▶ _Available data_:
------
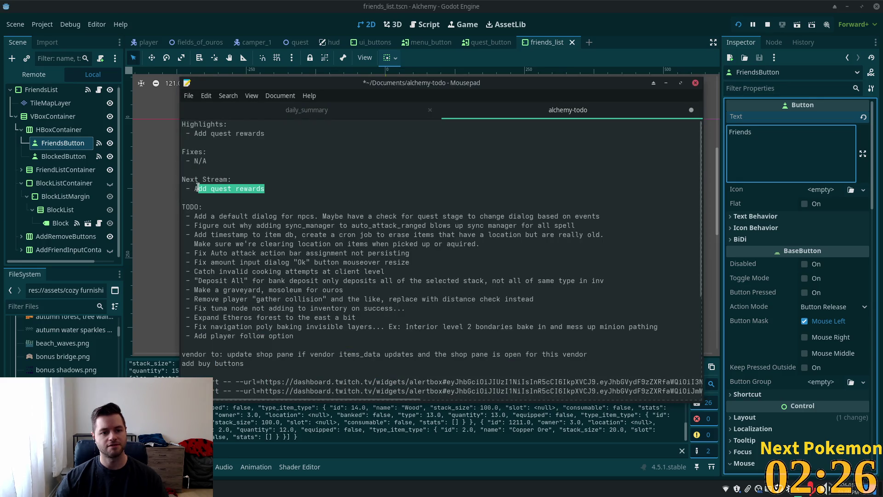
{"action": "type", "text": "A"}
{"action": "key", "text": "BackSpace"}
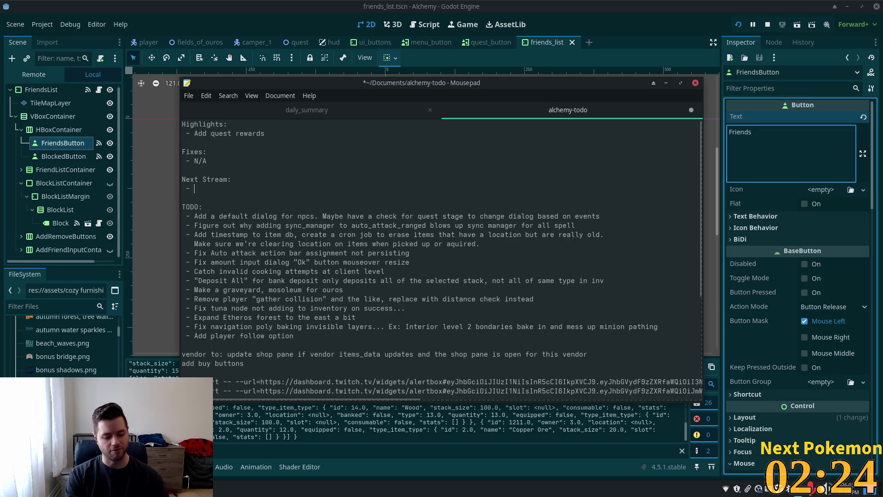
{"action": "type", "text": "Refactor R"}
------
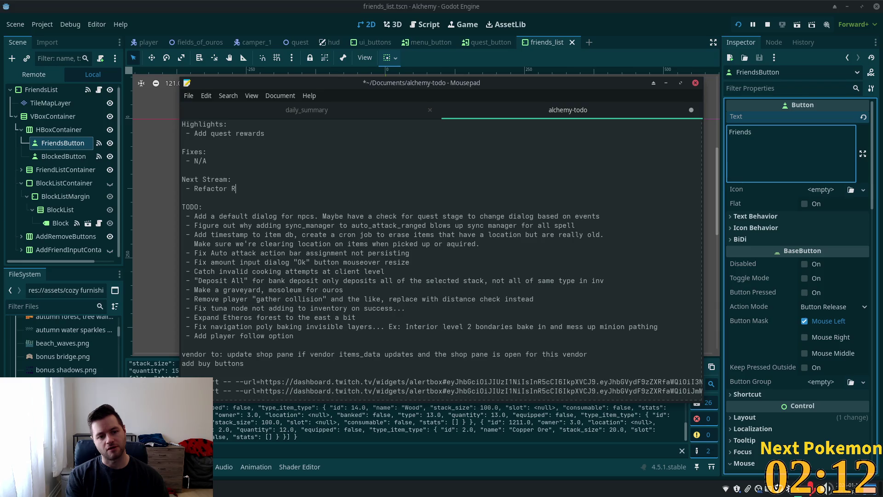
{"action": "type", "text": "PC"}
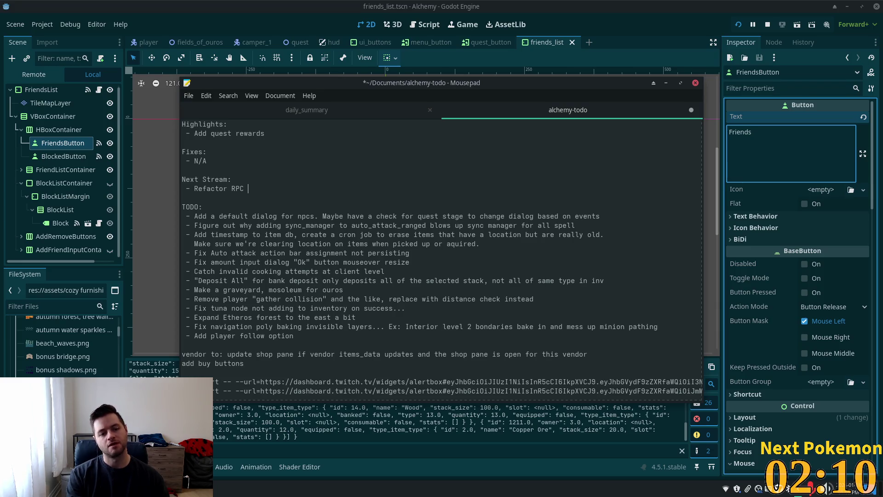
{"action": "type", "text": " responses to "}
------
▶ _Assignment_:
Only lines holding "type" are wanted; copy all of them from the listing.

▶ _Result for this exercise_:
{"action": "type", "text": "A"}
{"action": "type", "text": "Refactor R"}
{"action": "type", "text": "PC"}
{"action": "type", "text": " responses to "}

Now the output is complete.